Mais le malaise dans la péninsule dépasse désormais les simples mesures budgétaires ou la capacité du pays à financer ses promesses. Au dire d’un nombre croissant d’élus et d’observateurs de la vie politique, le gouvernement semble parfois évoluer dans une réalité parallèle, à commencer par les populistes du M5S.

Conception autoritaire du pouvoir

Après le vote du budget, le secrétaire d’état aux affaires étrangères, Manlio Di Stefano, a ainsi fait part d’un sens de la mesure qui laisse songeur : « Nous avons mis en œuvre le plus grand plan d’investissements de l’histoire de la République », s’est félicité ce cadre du M5S, pour qui ce budget « est le meilleur de toute l’histoire de l’Italie ». La rallonge budgétaire pour les investissements publics a pourtant été rabotée de près des deux tiers par rapport aux 9 milliards promis à l’origine pour les trois prochaines années.
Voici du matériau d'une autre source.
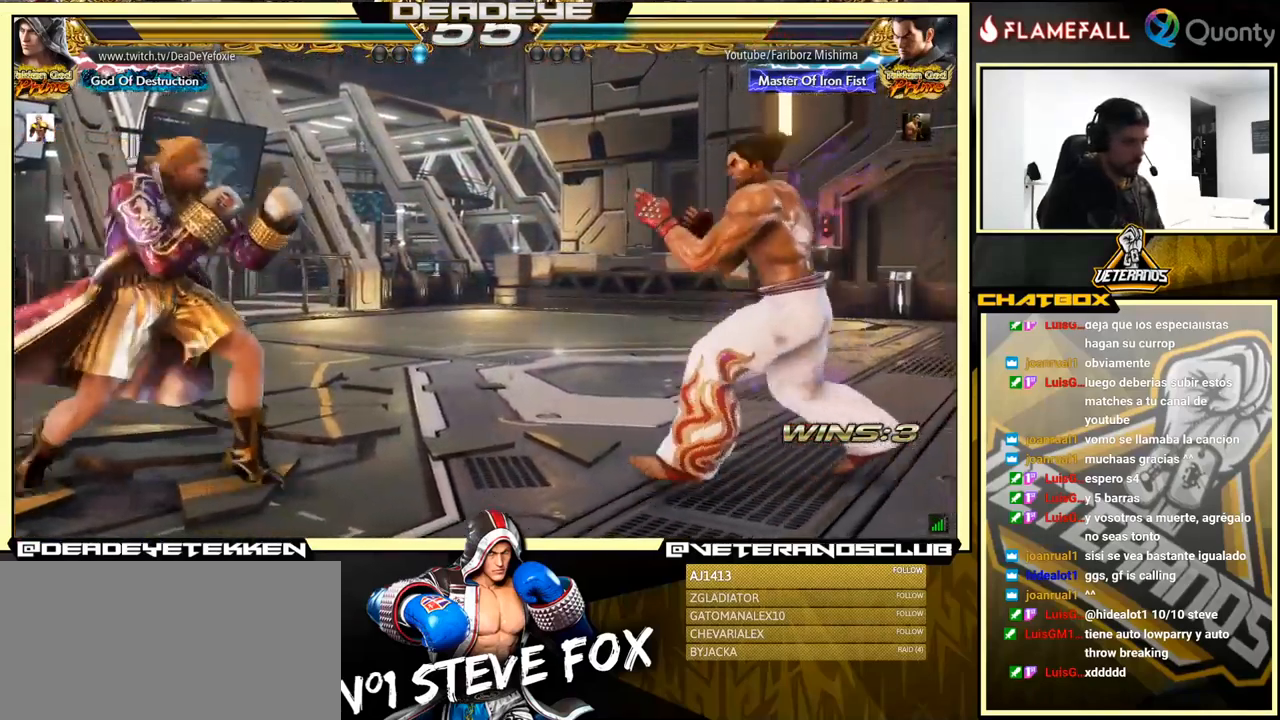
{"buttons": [], "left_stick": "down-left", "events": [[16, "left_stick", "down-right"], [33, "TRIANGLE", "down"], [116, "CROSS", "down"], [116, "TRIANGLE", "up"], [266, "CROSS", "up"], [400, "left_stick", "down-left"]]}
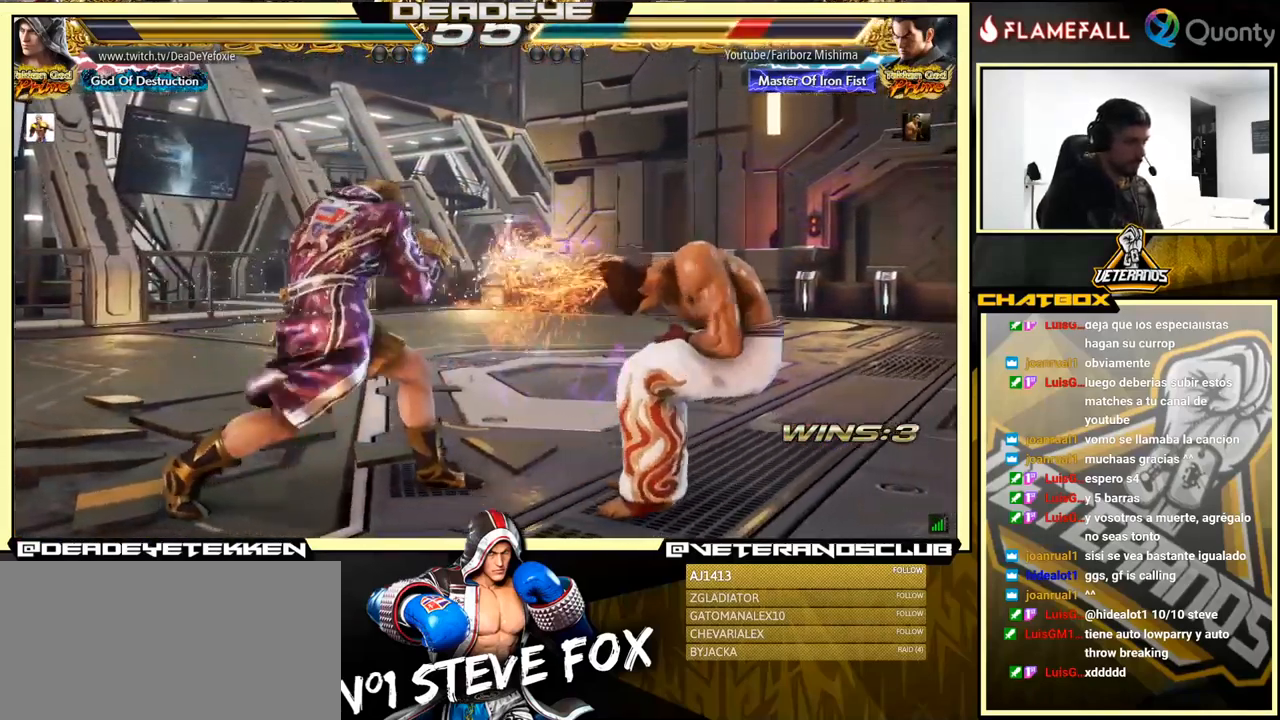
{"buttons": ["TRIANGLE"], "left_stick": "right", "events": [[283, "left_stick", "right"], [333, "TRIANGLE", "down"]]}
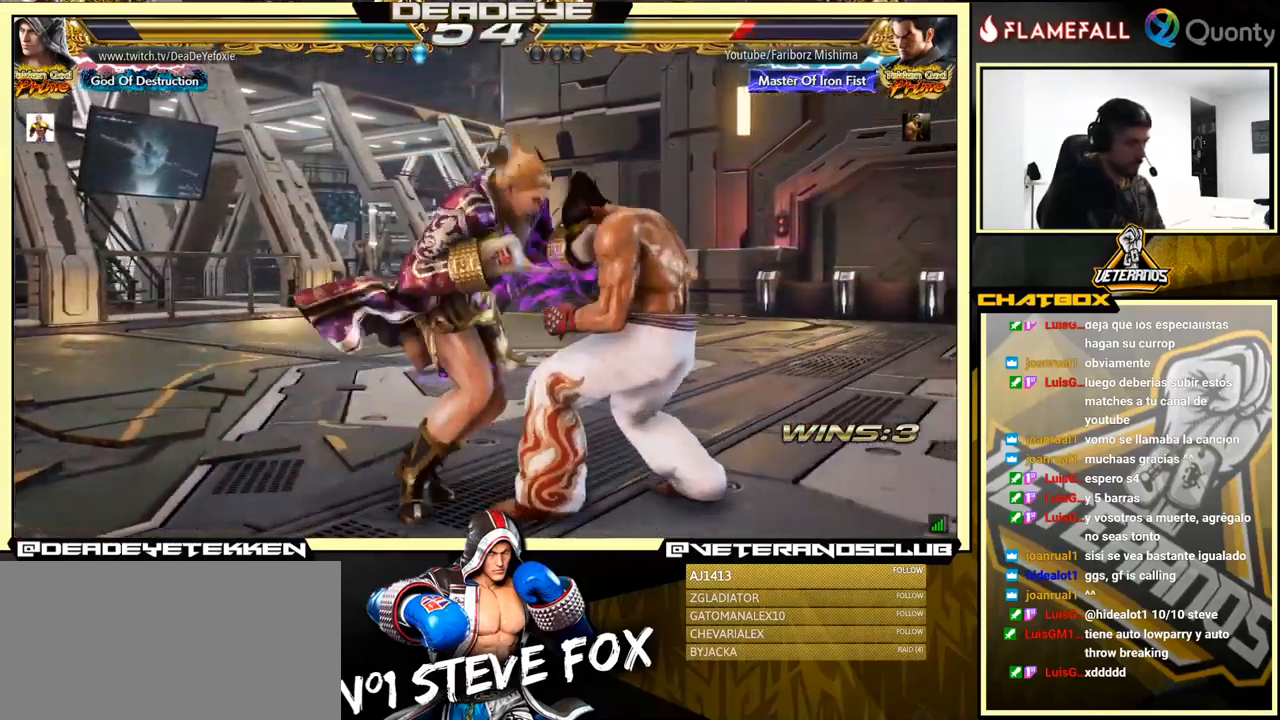
{"buttons": ["TRIANGLE"], "left_stick": "left", "events": [[50, "TRIANGLE", "up"], [133, "SQUARE", "down"], [200, "left_stick", "center"], [250, "SQUARE", "up"], [250, "left_stick", "left"], [350, "TRIANGLE", "down"], [416, "TRIANGLE", "up"], [483, "TRIANGLE", "down"]]}
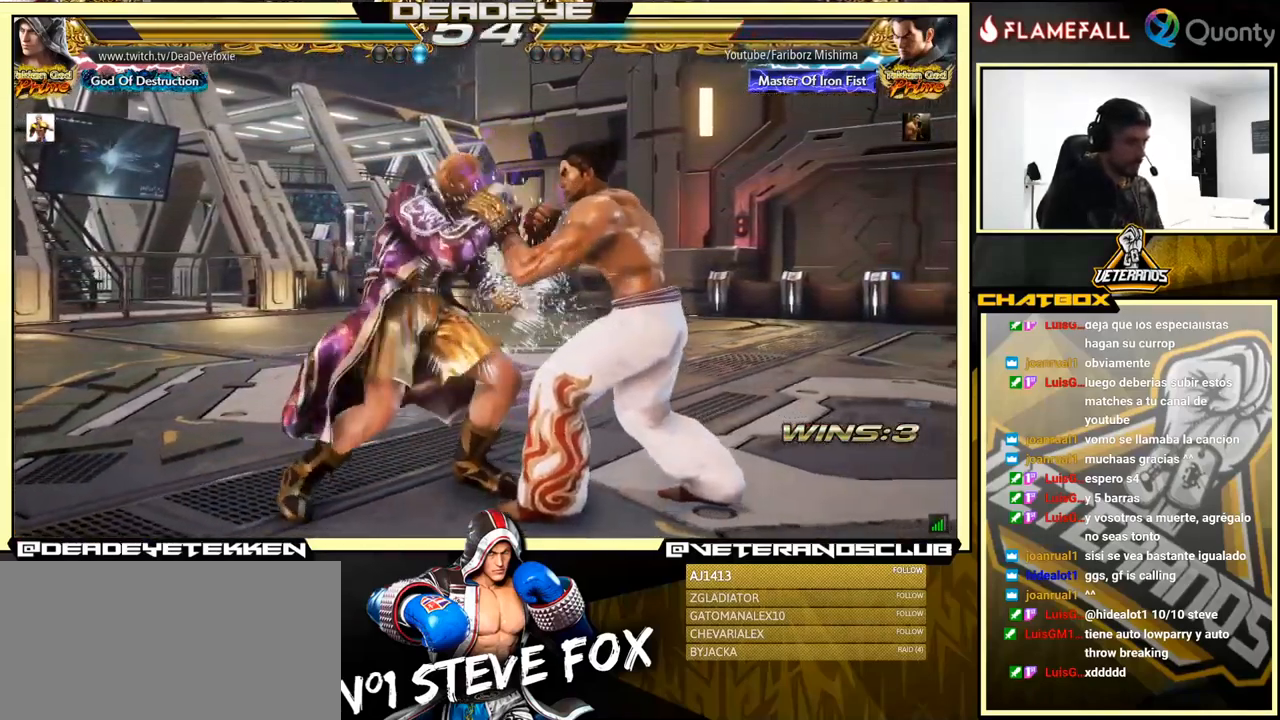
{"buttons": [], "left_stick": "left", "events": [[183, "TRIANGLE", "up"]]}
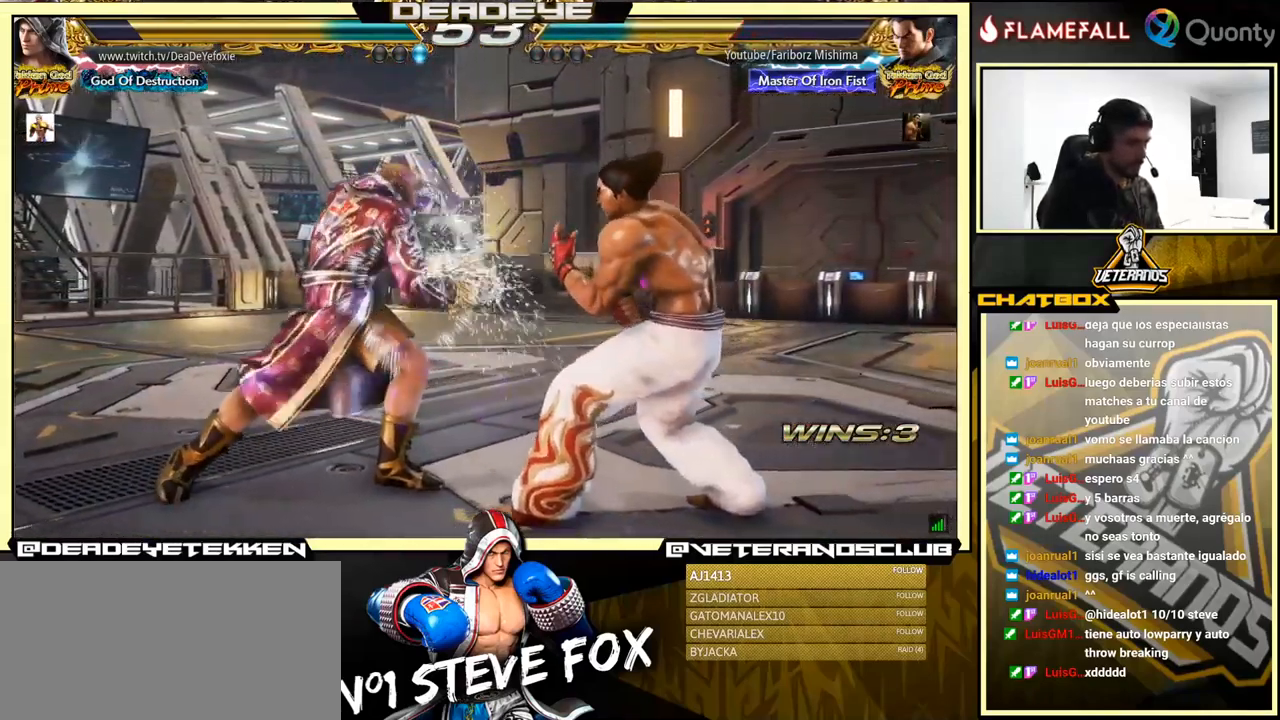
{"buttons": [], "left_stick": "left", "events": [[16, "left_stick", "center"], [83, "left_stick", "left"], [166, "left_stick", "center"], [216, "left_stick", "left"]]}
D’autres mesures, comme la suppression d’ici 2022 des aides directes à la presse, interrogent sur une conception de plus en plus autoritaire du pouvoir. Un billet mis en ligne sur le blog du Mouvement 5 Etoiles dimanche dernier a ainsi mis le feu aux poudres. « La démocratie est attaquée, l’une des plus violentes offensives contre la volonté populaire depuis soixante-dix ans est à l’œuvre », pouvait-on lire dans ces lignes au ton apocalyptique, qui dénonçaient également « un vrai terrorisme médiatique et psychologique de la part de lobbys, de pouvoirs forts et de comités d’entreprise ». Face à la bronca, le texte incendiaire a finalement été retiré et le président de la Chambre des députés, Roberto Fico, a dû une fois encore se justifier, cette fois-ci à la tribune.

Polarisation

« On voit ici toute la dimension autoritaire du M5S », analyse Jacopo Iacobini, chroniqueur politique à La Stampa et auteur d’un livre-enquête sur le mouvement populiste, qui déplore que le Parlement soit désormais « peuplé de robots à qui l’on dit de voter oui ou non ». Cet autoritarisme s’exerce aussi à l’intérieur même du parti fondé par le polémiste Bepe Grillo.

En témoigne l’expulsion ce lundi 31 décembre de quatre parlementaires 5 étoiles. Parmi eux, le sénateur Gregorio De Falco, ancien commandant de la marine nationale. Celui-ci s’était abstenu lors du vote de confiance au Sénat, estimant ne pas pouvoir approuver un texte dont il ignorait tout. Peu après son éviction, ce marin très respecté en Italie a dénoncé une « dérive totalitaire » du mouvement, ne cachant pas son amertume devant un « manque de démocratie ».

Quelques heures après avoir promulgué la loi sur le budget, le chef de l’Etat, Sergio Mattarella, a présenté ses vœux de Nouvel An. « La forte réduction de l’examen parlementaire et l’absence d’un débat opportun entre les corps sociaux demandent que l’on soit attentifs au contenu des mesures annoncées », a-t-il expliqué sous les lambris du palais du Quirinal, dans une critique à peine voilée de la méthode gouvernementale. Le président a aussi souhaité notamment que le Parlement redevienne un lieu de débat constructif. Une gageure dans une Italie de plus en plus polarisée.